[Asia Economy Reporter Hyungsoo Park] DSK announced on the 28th that its consolidated sales last year reached 49.6 billion KRW, a 52% increase compared to the same period of the previous year.


A company official explained, "Orders increased due to expanded facility investments in front-end industries such as organic light-emitting diode (OLED) and secondary batteries," adding, "Sales from new equipment businesses, including mobile camera module equipment, were also reflected."


He continued, "However, a consolidated operating loss of 6.4 billion KRW occurred due to clinical costs of Protox, a botulinum toxin bio-specialized subsidiary, but the deficit size decreased compared to the previous year."


On a separate basis, DSK's sales amounted to 48.9 billion KRW, a 52.6% increase compared to the same period last year. Operating profit turned positive to 2.87 billion KRW.


DSK is developing various automation equipment such as OLED display equipment, secondary batteries, mobile camera modules, and lasers based on its differentiated precision system equipment manufacturing capabilities.

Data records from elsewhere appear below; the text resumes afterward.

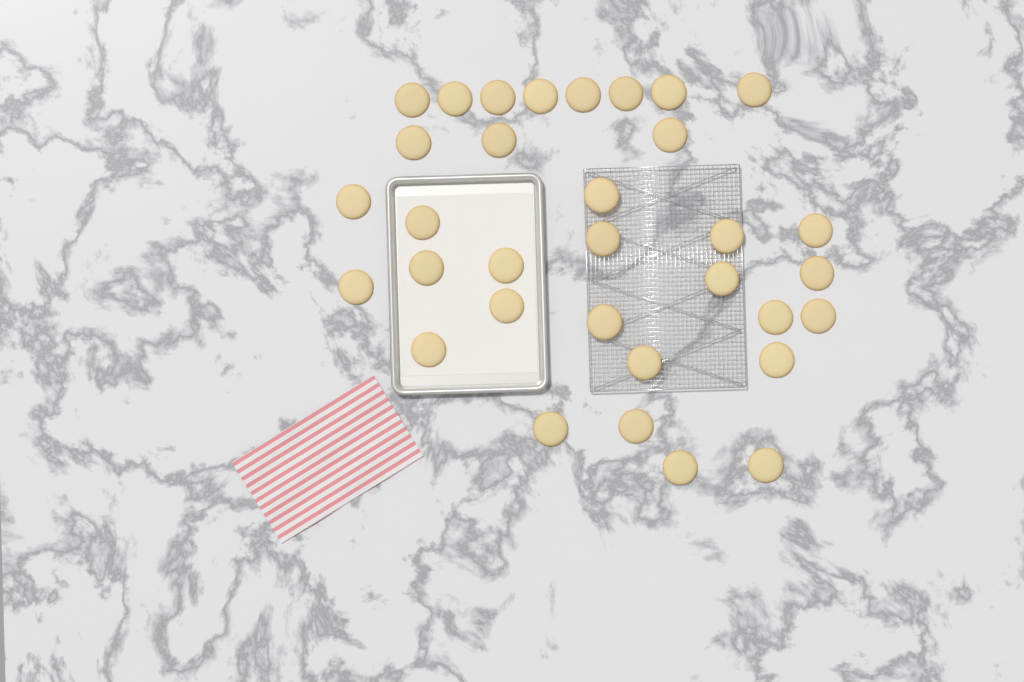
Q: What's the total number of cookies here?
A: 33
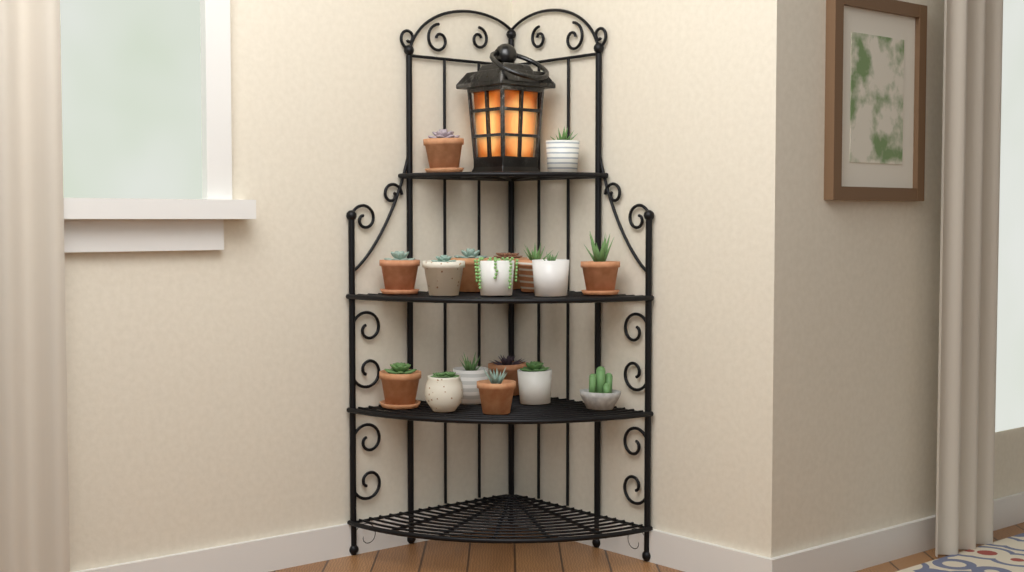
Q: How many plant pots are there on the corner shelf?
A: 17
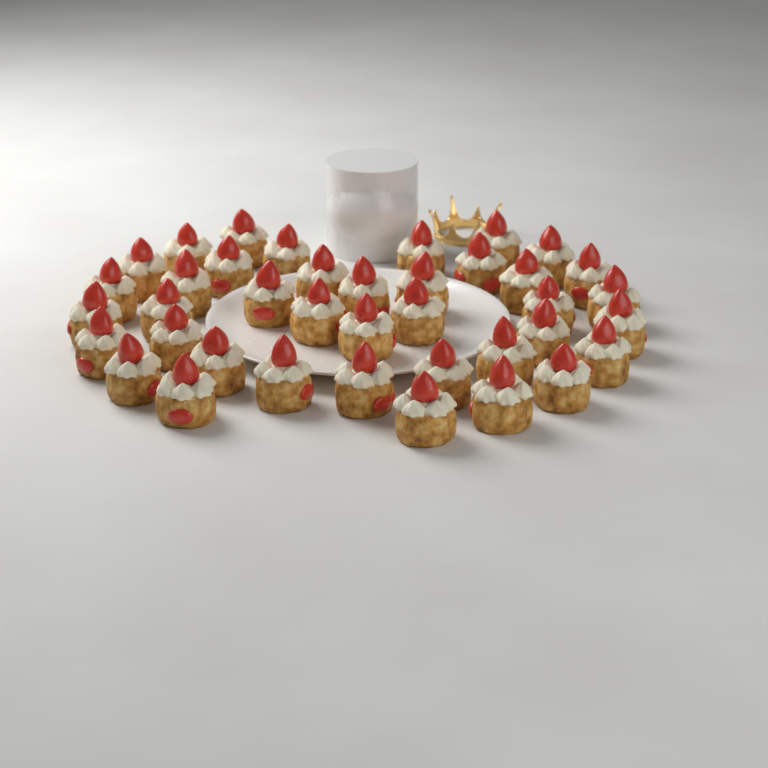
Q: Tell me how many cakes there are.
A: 39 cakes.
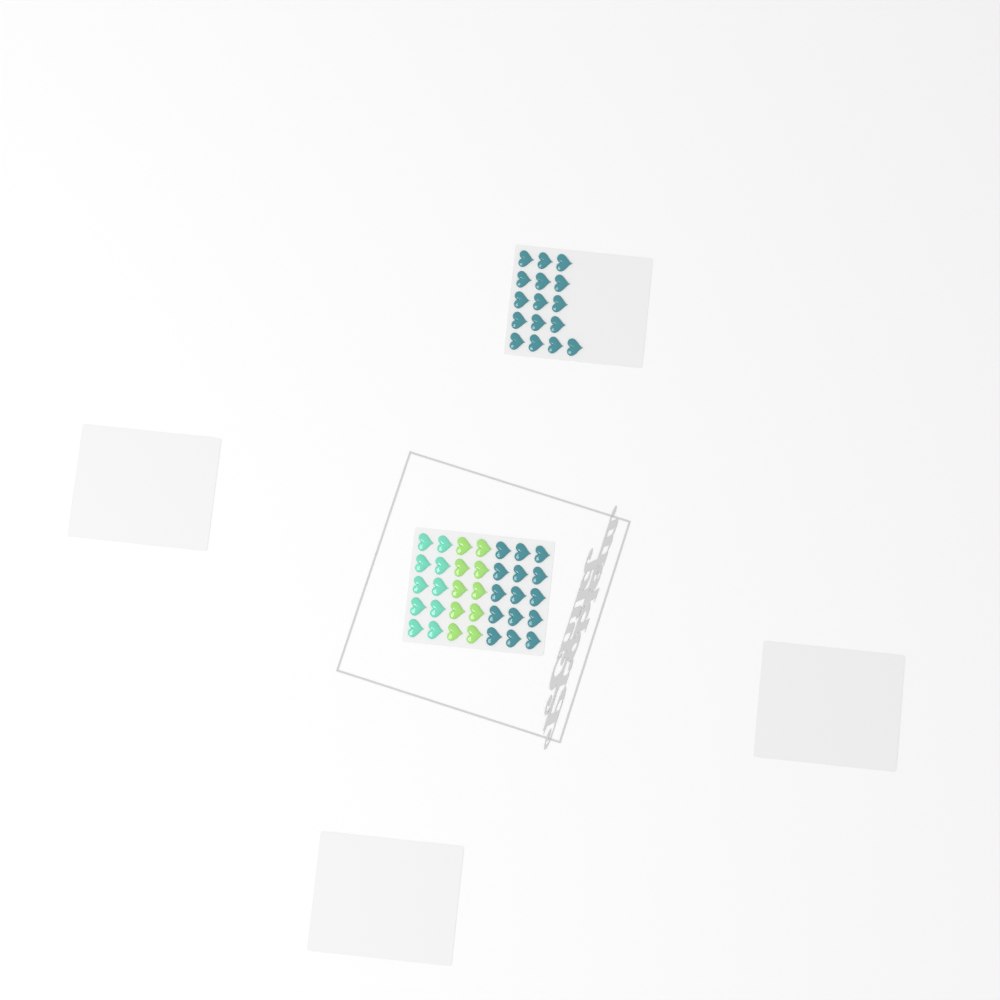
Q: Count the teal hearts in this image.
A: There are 31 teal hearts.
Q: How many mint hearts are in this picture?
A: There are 10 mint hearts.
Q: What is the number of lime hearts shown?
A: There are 10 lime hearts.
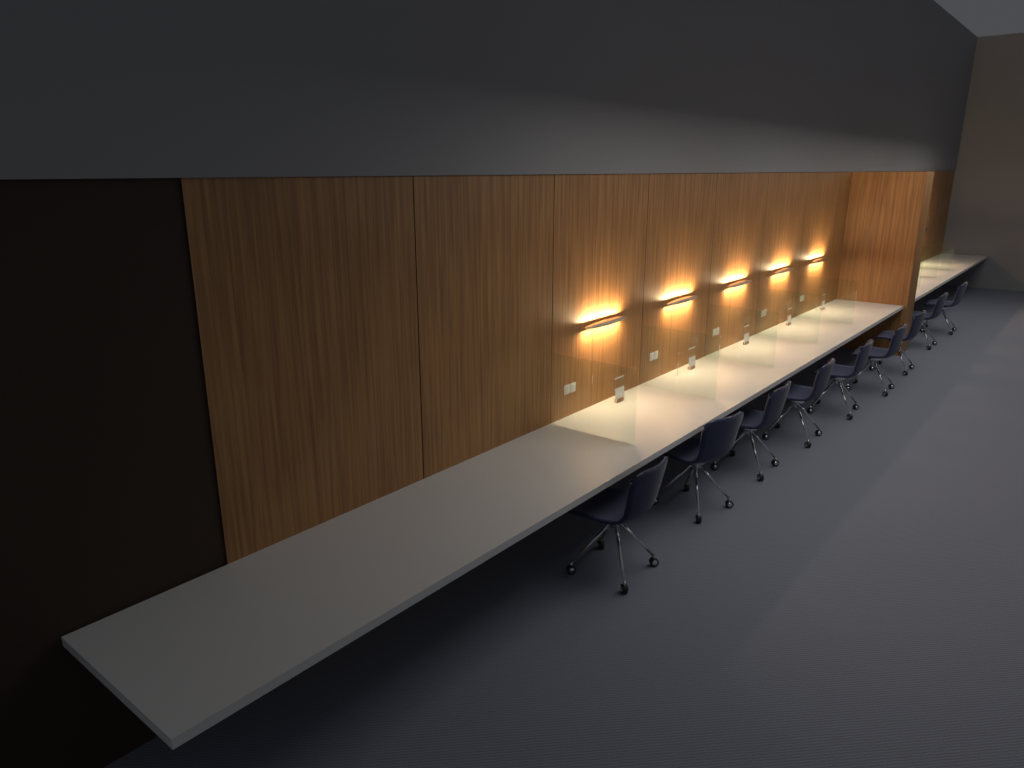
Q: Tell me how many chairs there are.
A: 9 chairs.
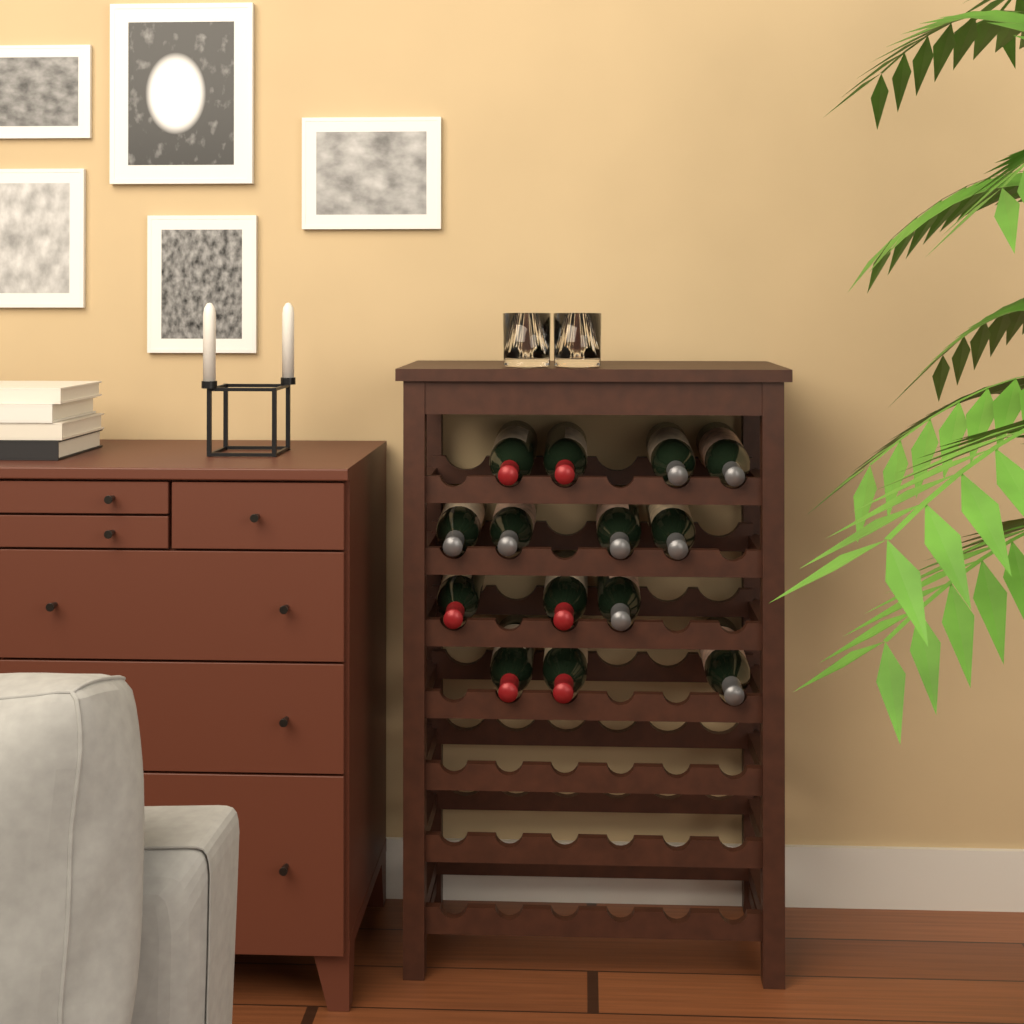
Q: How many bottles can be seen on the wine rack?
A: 14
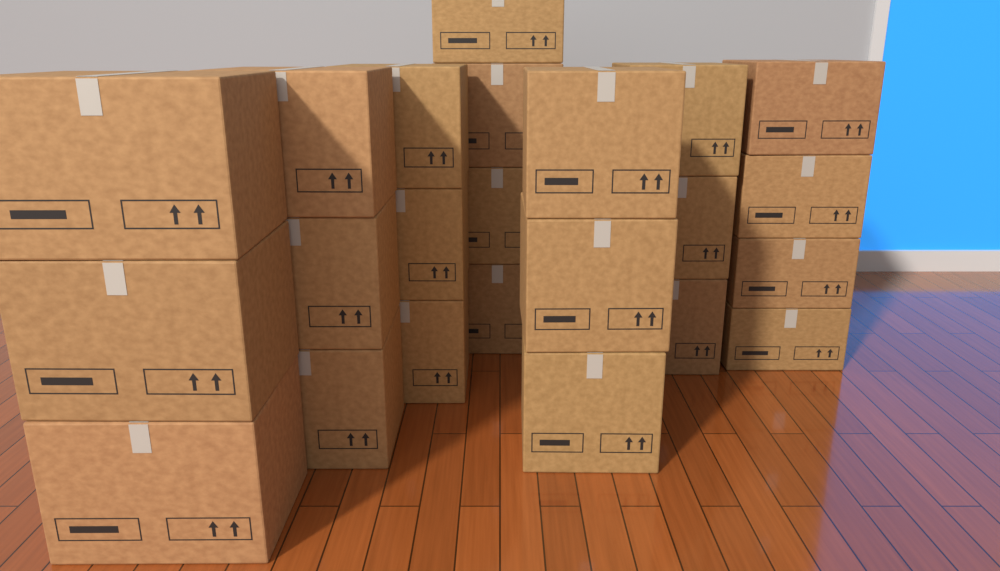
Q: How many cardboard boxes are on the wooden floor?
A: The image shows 23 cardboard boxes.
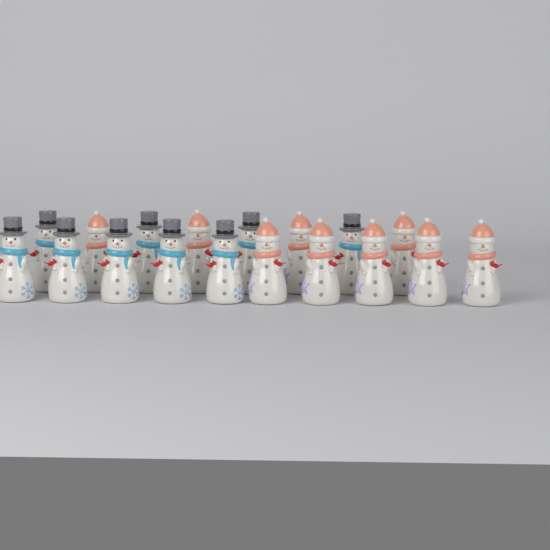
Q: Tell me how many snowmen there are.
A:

A DSK official said, "Last year, facility investments continued across all industries we entered, including displays and mobile cameras, achieving solid performance evenly in both existing and new equipment businesses."


He added, "Thanks to the performance of the equipment business, we succeeded in turning a profit on a separate basis last year," and "Since Protox signed an exclusive local supply and joint clinical contract with a pharmaceutical and bio-specialized company in China at the end of last year, we will focus our capabilities on delivering meaningful results this year."



Protox, DSK's bio-specialized subsidiary, is researching and developing Protoxins, a botulinum toxin type A formulation based on its own strains. Protox signed a contract with a local pharmaceutical and bio company in China in December last year.


This content was produced with the assistance of AI translation services.